Secara etimologis atau asal -- usul bahasa, kata semiotik berasal dari kata Yunani Simeon, yang memiliki arti "tanda." Apabila dikaji secara terminologis, semiotik dapat didefinisikan sebagai ilmu yang mempelajari sederetan luas objek -- objek, peristiwa -- peristiwa atau kejadian -- kejadian seluruh kebudayaan sebagai tanda. Menurut Van Zoest (dalam Sobur, 2001, hlm. 96), semiotik memiliki arti sebagai "ilmu tanda (sign) dan segala yang berhubungan dengannya: cara berfungsinya, hubungannya dengan kata lain, pengirimannya, dan penerimaannya oleh mereka yang mempergunakannya."
Semiotik berakar dari studi klasik dan skolastik atas seni logika, retorika, dan poetika. Istilah kata semeion ini, sepertinya diturunkan dari kedokteran hipopraktik atau asklepiadik dengan perhatiannya pada simtomatologi dan diagnostik inferensial dalam bahasa inggris disebut "semiotics." Menurut Puji Santosa:
"Kata semiotik diturunkan dari bahasa inggris semiotics. Berpangkal pada Pedoman Umum Ejaan Bahasa Indonesia yang disempurnakan dan Pedoman Umum Pembentukan Istilah (Produksi Pusat Pembinaan dan Pengembangan Bahasa) bahwa orientasi pembentukan istilah itu ada pada bahasa inggris. Akhiran bahasa inggris -ics dalam bahasa Indonesia berubah menjadi dialektik atau dialektika. Nama lain semiotik adalah semiologi. Keduanya, memiliki pengetian yang sama, yaitu sebagai ilmu tentang tanda. Tanda pada masa itu masih bermakna sesuatu hal yang menunjuk pada adanya hal lain."
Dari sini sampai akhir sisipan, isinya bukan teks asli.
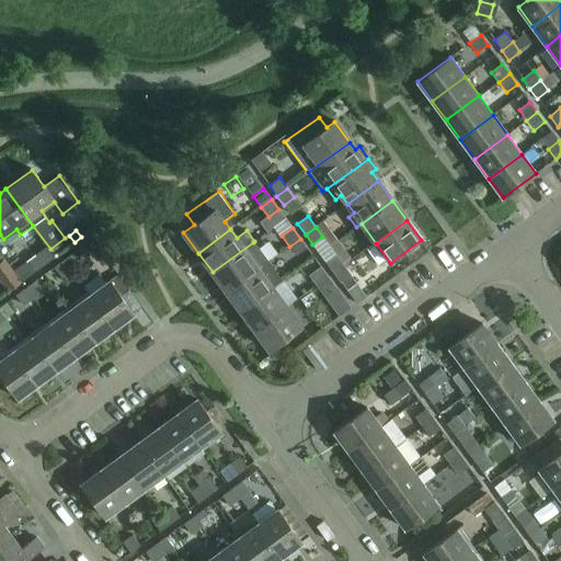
[(300,239),(289,247),(297,255),(307,248),(300,239)]
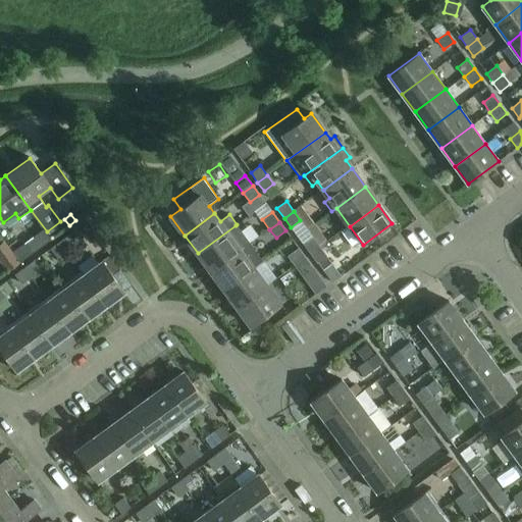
[(249,244),(236,225),(198,253),(211,271),(249,244)]
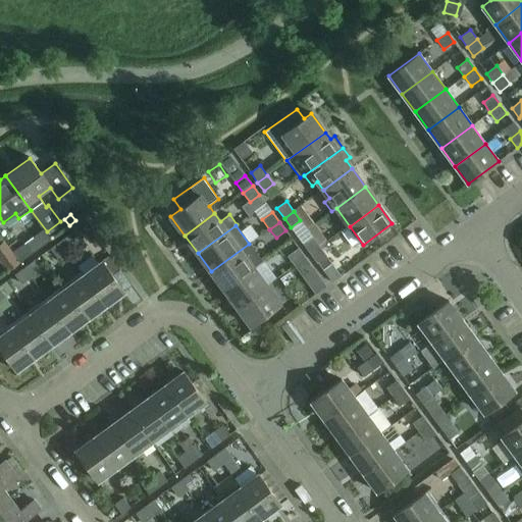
[(52,241),(51,240),(44,230),(15,253),(22,262),(52,241)]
Tanda itu sendiri memiliki arti sebagai sesuatu yang atas dasar konvensi sosial yang terbangun sebelumnya dapat dianggap mewakili sesuatu yang lain. Istilah dari semiotik pertama kali diperkenalkan dari buah pikir seorang filsuf Amerika Serikat yang bernama Charles Sanders Peirce. Peirce mengembangkan semiotik dalam keterkaitannya dengan filsafat pragmatisme, ia menyamakan semiotik dengan logika. Dengan melalui buku yang ia tulis yang berjudul "How to Make Our Ideas Clear," semiotik merujuk kepada "doktrin formal tentang tanda -- tanda."
Sudah ada beberapa pakar susastra atau literatur yang mencoba mendefinisikan semiotik yang berkaitan dengan disimplin ilmunya. Dalam konteks susastra, Teeuw memberi batasan semiotik adalah tanda sebagai tindak komunikasi. Ia lalu menyempurnakan lagi batasan semiotik itu sebagai "model sastra yang mempertanggungjawabkan semua faktor dan aspek hakiki untuk pemahaman gejala susastra sebagai alat komunikasi yang khas di dalam masyarakat mana pun."
Peletak dasar atau para pelopor dari semiotik ini ada dua orang, yaitu Charles Sanders Peirce dan Ferdinand de Saussure. Saussure (struktural) -- yang dikenal sebagai bapak ilmu bahasa modern, mempergunakan istilah semiologi. Sementara itu, Peirce (analitis), yang dikenal sebagai bapak semiotik -- memakai istilah semiotik. Kedua tokoh yang telah disebutkan sebelumnya, berasal dari dua benua yang berjauhan, Amerika dan Eropa. Mereka tidak saling mengenal, namun sama -- sama mengemukakan sebuah teori yang secara prinsipal tidak berbeda.
Charles Sanders Peirce telah menciptakan semiotika untuk memecahkan masalah dengan lebih baik inferensi (pemikiran logis); Tapi menurut Eko, Semiotika juga membahas masalah "penandaan" dan komunikasi. Semiotika berbicara tentang kedua hal ini sedemikian rupa sehingga batas antara semiotika dan teori komunikasi tidak begitu jelas. Meskipun jadi, antara kedua teori ini dalam pandangan Eco terdapat perbedaan tujuan dan metode. Komunikasi terjadi melalui tanda-tanda; dengan jadi, tidak mengherankan untuk melihat bahwa Sebagian besar teori komunikasi berasal dari semiotika. Akan, tetapi di satu sisi ada tanda-tanda bahwa itu berfungsi di luar situasi komunikasi, dan di sisi lain - berbeda dengan teori semiotik -- teori komunikasi diletakkan memperhatikan syarat-syarat penyampaian makna, yaitu pada saluran komunikasi. Berkat saluran komunikasi ini bisa dikatakan.